Film franco-belgo-canadien d’Hélène Rosselet-Ruiz (2026), avec Malou Khebizi, Soundos Mosbah, Ziad Bakri, Kassem Al Khoja… 1h30. Sortie le 29 juillet 2026.
Malou Khebizi et Soundos Mosbah
Une jeune femme de banlieue entre au service d’une Saoudienne qui vit cloîtrée dans un appartement luxueux des beaux quartiers parisiens, au rythme des visites de son riche amant dont elle n’est qu’une favorite parmi d’autres. Petit à petit s’établit une complicité imprévisible entre ces deux femmes devenues dépendantes l’une de l’autre qui vont devoir faire front pour échapper au piège qui se referme sur elles. On reconnaîtra dans le sujet du premier long métrage d’Hélène Rosselet-Ruiz la fameuse dialectique du maître et de l’esclave théorisée par Hegel à l’orée du XIXe siècle dans “Phénoménologie de l’esprit” qui a notamment inspiré au cinéma The Servant (1963) de Joseph Losey sur un scénario d’Harold Pinter. Le scénario a été écrit par la réalisatrice avec Pauline Guéna dont un livre avait déjà inspiré La nuit du 12 (2022) à Dominik Moll. Ce huis clos étouffant repose sur la confrontation de ses deux interprètes féminines : Malou Khebizi, la révélation de Diamant brut, et Soundos Mosbah découverte dans The Grill. Il s’inspire de situations authentiques et met en miroir la destinée de ces deux femmes en proie à un piège qui les rend dépendantes l’une de l’autre, face aux abus du patriarcat dans ce qu’il a de plus rétrograde. C’est à travers ce point de vue original que le film trouve son équilibre et réussit à aller au-delà des clichés en vigueur sur la condition des femmes orientales qui va de la figure tutélaire de Shéhérazade dans “Les contes des mille et une nuits” à Harem (1985) d’Arthur Joffé, en perpétuant la tradition des favorites recluses.

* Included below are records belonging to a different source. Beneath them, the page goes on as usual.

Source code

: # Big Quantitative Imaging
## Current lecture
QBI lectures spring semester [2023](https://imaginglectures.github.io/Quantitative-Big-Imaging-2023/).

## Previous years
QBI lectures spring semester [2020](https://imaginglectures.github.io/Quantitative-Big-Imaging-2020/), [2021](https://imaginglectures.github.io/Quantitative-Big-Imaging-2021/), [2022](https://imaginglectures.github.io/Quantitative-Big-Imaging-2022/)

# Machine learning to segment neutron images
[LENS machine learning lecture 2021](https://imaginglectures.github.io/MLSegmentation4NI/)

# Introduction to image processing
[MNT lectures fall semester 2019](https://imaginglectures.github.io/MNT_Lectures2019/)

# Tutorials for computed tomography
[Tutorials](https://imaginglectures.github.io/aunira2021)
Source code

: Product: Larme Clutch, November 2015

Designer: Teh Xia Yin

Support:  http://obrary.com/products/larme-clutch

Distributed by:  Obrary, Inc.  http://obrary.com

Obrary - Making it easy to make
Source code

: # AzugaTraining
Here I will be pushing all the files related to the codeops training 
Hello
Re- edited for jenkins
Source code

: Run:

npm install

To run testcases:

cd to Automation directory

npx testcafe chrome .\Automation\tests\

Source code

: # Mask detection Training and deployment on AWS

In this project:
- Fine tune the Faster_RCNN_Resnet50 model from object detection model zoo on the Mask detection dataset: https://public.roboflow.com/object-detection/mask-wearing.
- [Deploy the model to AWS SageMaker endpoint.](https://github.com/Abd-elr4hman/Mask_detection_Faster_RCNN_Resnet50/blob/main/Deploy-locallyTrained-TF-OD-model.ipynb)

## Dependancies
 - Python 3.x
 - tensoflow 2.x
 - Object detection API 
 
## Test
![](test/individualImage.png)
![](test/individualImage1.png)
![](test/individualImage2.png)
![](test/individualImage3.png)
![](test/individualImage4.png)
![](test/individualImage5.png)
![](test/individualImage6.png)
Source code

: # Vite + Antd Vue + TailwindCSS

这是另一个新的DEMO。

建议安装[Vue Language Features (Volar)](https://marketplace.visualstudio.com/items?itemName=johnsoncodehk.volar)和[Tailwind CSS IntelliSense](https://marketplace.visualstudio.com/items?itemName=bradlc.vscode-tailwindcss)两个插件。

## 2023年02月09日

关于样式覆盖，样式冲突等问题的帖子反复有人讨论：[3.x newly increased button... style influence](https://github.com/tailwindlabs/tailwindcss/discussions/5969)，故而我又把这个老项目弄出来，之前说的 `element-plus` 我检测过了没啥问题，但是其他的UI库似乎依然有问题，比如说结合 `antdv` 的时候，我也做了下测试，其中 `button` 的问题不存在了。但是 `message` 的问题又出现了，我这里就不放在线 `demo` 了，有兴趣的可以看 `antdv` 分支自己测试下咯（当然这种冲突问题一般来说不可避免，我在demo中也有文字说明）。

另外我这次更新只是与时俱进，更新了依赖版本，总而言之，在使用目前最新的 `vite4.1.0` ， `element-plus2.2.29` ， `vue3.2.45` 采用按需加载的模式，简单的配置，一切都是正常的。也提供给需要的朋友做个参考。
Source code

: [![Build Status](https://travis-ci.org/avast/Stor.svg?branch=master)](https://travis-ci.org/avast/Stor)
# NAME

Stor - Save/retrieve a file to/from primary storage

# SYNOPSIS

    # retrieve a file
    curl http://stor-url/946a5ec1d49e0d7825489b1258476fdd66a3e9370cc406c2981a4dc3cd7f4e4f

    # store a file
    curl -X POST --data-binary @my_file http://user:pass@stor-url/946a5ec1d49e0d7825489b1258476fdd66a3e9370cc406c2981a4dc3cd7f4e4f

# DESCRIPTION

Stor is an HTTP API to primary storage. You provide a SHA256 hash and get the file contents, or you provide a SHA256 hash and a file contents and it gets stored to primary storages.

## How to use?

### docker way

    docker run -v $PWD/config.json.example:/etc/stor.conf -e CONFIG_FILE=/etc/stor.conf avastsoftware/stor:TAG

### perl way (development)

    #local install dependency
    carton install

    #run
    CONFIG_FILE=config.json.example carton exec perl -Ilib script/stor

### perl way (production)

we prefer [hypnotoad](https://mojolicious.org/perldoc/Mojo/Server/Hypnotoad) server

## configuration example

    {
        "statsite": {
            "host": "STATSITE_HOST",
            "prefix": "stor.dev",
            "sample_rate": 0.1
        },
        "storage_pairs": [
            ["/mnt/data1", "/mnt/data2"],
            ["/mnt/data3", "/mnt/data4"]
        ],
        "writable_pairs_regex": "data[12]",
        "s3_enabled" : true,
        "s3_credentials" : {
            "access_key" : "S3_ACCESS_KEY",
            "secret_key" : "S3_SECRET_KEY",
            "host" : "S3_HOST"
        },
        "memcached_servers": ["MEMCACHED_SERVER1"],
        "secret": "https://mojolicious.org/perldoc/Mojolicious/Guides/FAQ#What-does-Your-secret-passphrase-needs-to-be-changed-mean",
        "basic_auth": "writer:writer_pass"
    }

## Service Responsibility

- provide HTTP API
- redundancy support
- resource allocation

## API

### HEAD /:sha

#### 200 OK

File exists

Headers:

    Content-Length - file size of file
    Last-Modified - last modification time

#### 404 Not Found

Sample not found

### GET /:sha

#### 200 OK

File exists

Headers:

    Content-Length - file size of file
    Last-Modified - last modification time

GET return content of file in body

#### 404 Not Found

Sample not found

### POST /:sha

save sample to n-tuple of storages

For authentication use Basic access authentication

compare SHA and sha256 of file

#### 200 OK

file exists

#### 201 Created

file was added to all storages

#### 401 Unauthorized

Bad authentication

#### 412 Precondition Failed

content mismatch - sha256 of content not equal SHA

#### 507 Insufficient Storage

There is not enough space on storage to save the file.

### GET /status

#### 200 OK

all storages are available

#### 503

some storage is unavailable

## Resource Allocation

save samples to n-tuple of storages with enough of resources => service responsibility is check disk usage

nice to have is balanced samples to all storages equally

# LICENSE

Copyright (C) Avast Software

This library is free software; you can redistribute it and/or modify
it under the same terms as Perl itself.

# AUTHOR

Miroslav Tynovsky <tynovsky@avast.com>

Soundos Mosbah et Malou Khebizi
Malgré ce que pourrait laisser penser son sujet, Le Triangle d’or est une charge virulente contre le patriarcat et des pratiques d’un autre âge qui subsistent dans certaines sociétés arabes rétrogrades où la condition féminine apparaît anachronique. Si le film débute sur le registre d’une sorte de conte oriental, il souligne assez vite son anachronisme à travers le regard moderne de la domestique issue d’un milieu modeste mais en prise avec l’évolution des mœurs. L’image que lui renvoie la belle captive sur laquelle elle est chargée de veiller en l’absence du maître des lieux témoigne d’une société archaïque dominée par l’argent et une conception dégradée de la femme comme objet sexuel et sentimental instrumentalisé. C’est dire l’importance que revêt le film par son propos social et moral. Soucieuse de circonscrire ce sujet dans un cadre étroit, à l’exception d’une séquence qui fonctionne comme une rupture au contact du réel, Hélène Rosselet-Ruiz plaide pour une solidarité féminine qui outrepasserait les obstacles culturels et les barrières de classe. Le message de son film possède aussi une dimension politique. Il dénonce autant des pratiques machistes d’un autre âge que l’inconscience d’une caste qui persiste à croire que tout s’achète… pourvu qu’on y mette un prix suffisant. Derrière l’ubiquité de son titre (Le Triangle d’or désigne à la fois le quartier parisien le plus huppé et le sexe féminin) se cache la dénonciation en règle de pratiques d’un autre âge qui paraissent d’autant plus choquantes qu’elle se voient transposées au cœur même de l’Europe des Lumières.